EXERCISE DIRECTIONS →
Using the records below, output the stretch that opens with the line containing "Rendered at 1241 by 1754 pixels." and closes with the line containing "Identify the document", exactly and including both lines, with nothing more.

DATASET ENTRIES →
= Beginning of Section =

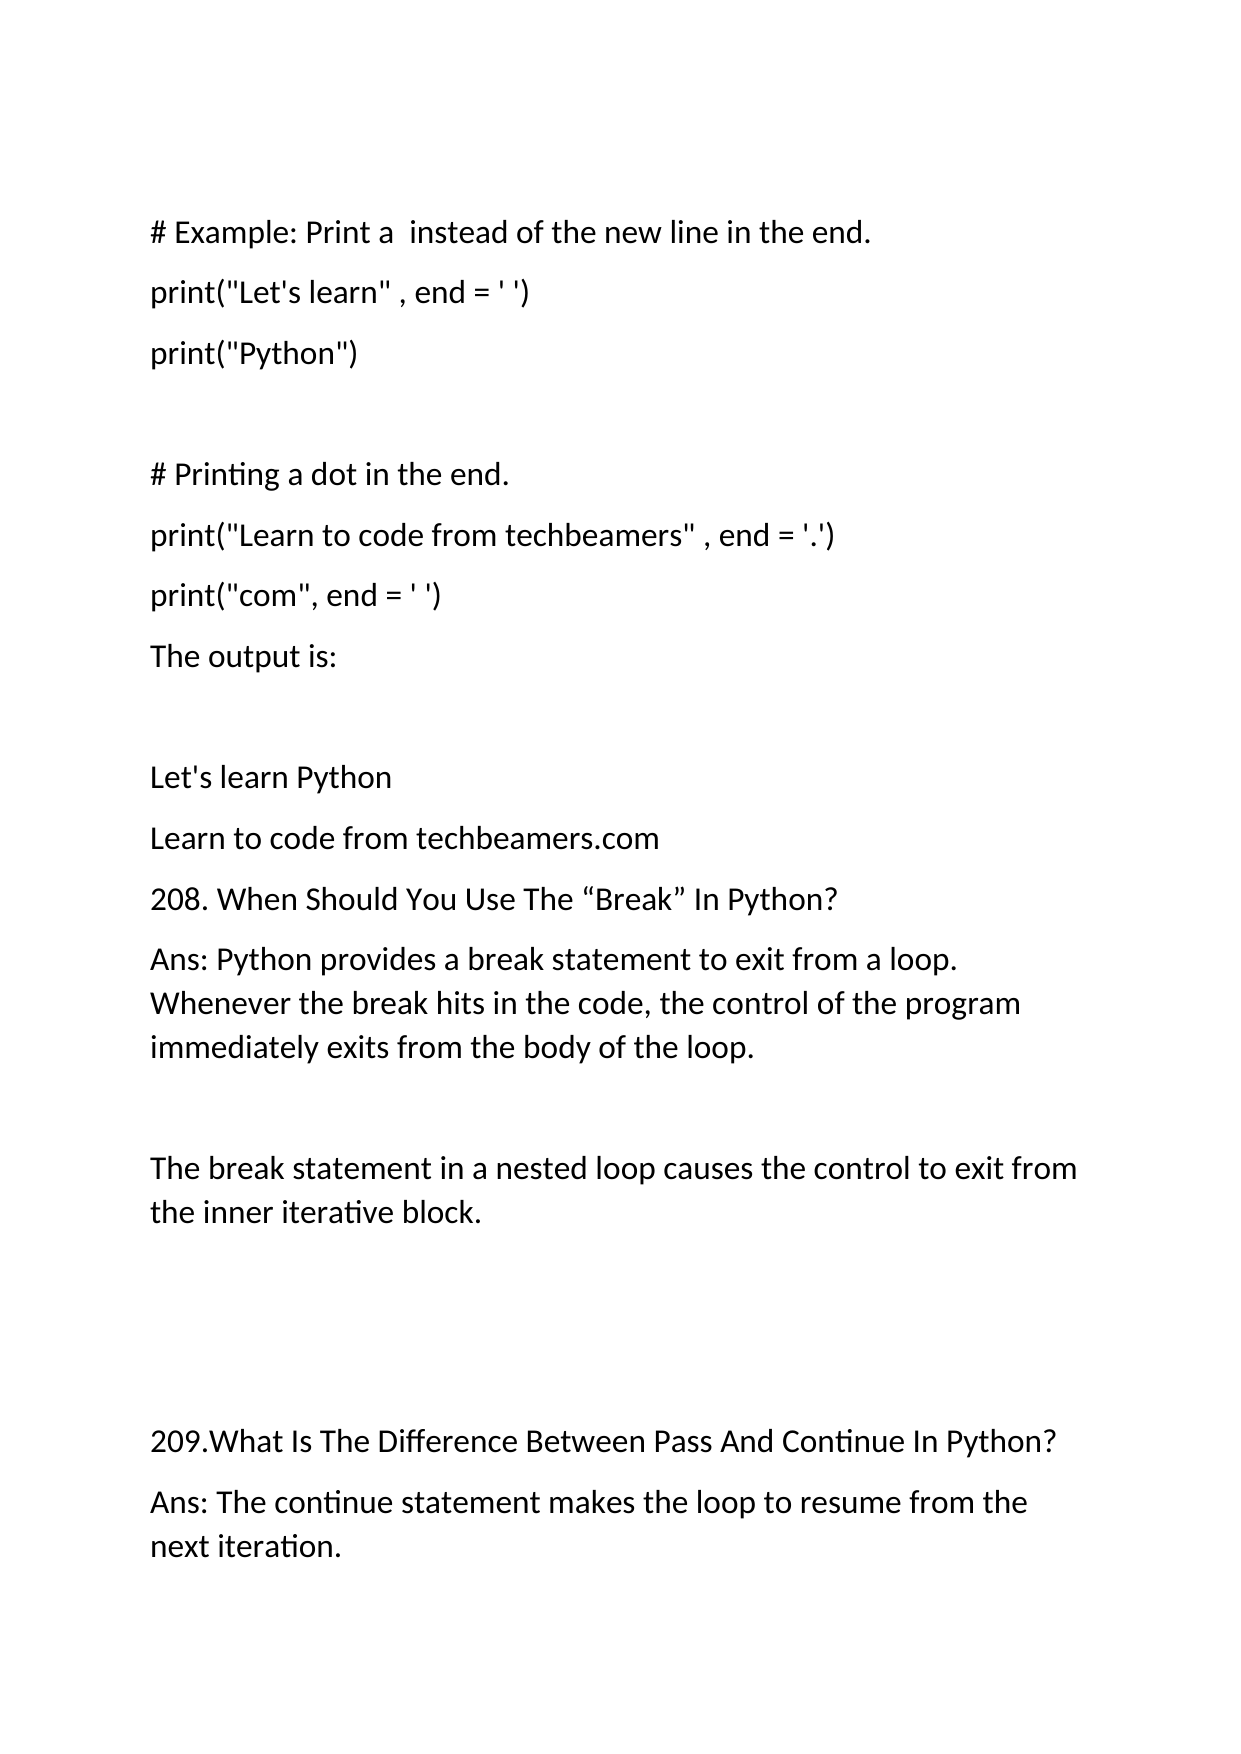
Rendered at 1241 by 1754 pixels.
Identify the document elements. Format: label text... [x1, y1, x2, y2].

= End of Section =
= Beginning of Section =

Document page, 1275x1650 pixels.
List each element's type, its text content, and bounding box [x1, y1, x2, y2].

= End of Section =
= Beginning of Section =

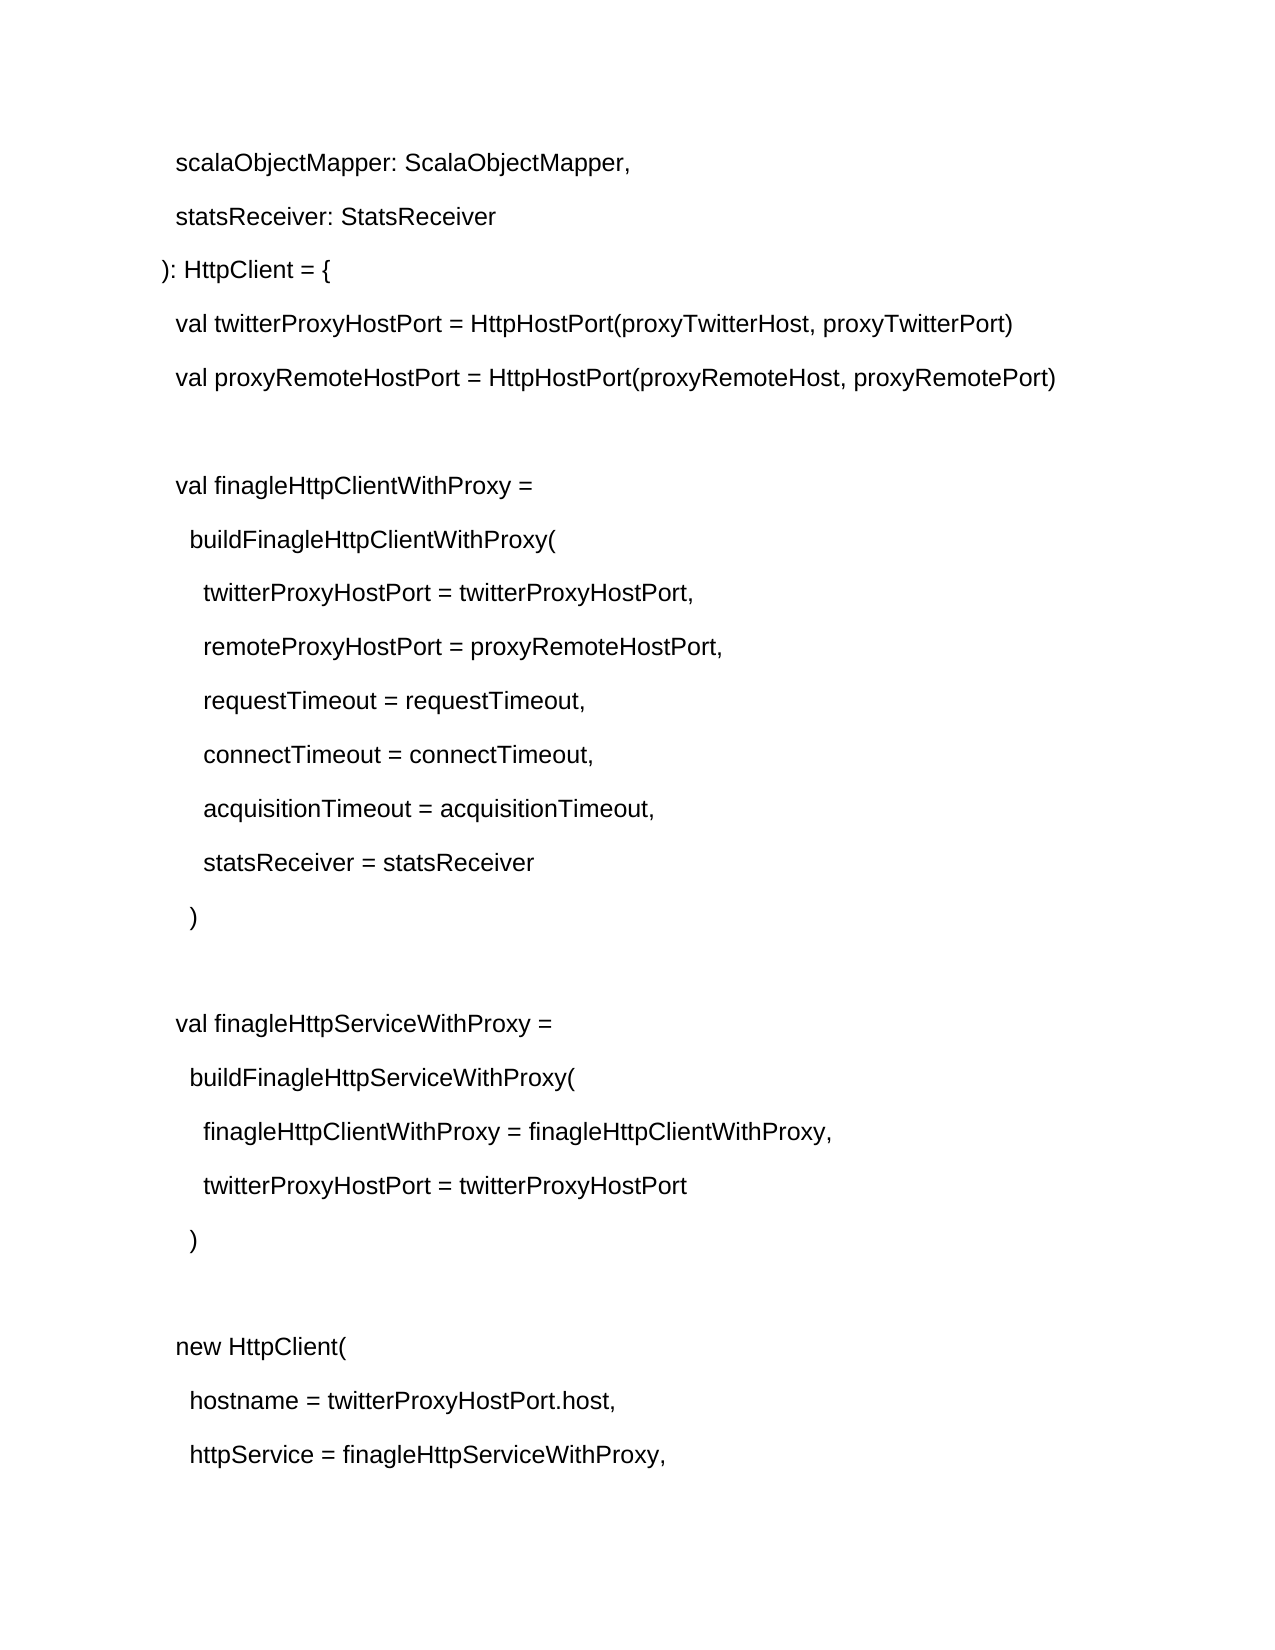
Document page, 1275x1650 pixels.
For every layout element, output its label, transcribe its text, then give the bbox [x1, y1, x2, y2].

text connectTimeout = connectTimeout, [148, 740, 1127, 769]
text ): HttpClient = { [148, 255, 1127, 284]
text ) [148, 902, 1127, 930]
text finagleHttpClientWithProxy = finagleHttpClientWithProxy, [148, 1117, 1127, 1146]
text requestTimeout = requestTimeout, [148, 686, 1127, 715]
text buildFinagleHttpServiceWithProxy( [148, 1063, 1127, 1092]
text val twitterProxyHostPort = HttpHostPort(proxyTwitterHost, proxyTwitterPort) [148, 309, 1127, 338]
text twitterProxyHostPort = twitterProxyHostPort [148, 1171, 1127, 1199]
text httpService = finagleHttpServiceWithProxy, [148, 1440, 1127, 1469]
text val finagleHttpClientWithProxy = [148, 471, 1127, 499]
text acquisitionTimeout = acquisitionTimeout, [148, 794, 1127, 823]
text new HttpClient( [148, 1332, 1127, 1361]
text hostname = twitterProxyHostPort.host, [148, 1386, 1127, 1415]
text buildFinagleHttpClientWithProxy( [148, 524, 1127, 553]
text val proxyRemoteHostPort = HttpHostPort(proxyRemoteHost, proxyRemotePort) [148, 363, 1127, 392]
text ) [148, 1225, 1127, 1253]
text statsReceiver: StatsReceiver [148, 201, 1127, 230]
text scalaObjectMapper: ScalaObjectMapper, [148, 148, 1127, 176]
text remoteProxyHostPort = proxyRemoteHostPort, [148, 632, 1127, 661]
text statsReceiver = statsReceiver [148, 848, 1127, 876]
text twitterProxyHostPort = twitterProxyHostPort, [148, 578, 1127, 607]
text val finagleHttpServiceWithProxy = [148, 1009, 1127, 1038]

= End of Section =

RESULT FOR THIS EXERCISE →
Rendered at 1241 by 1754 pixels.
Identify the document elements. Format: label text... [x1, y1, x2, y2].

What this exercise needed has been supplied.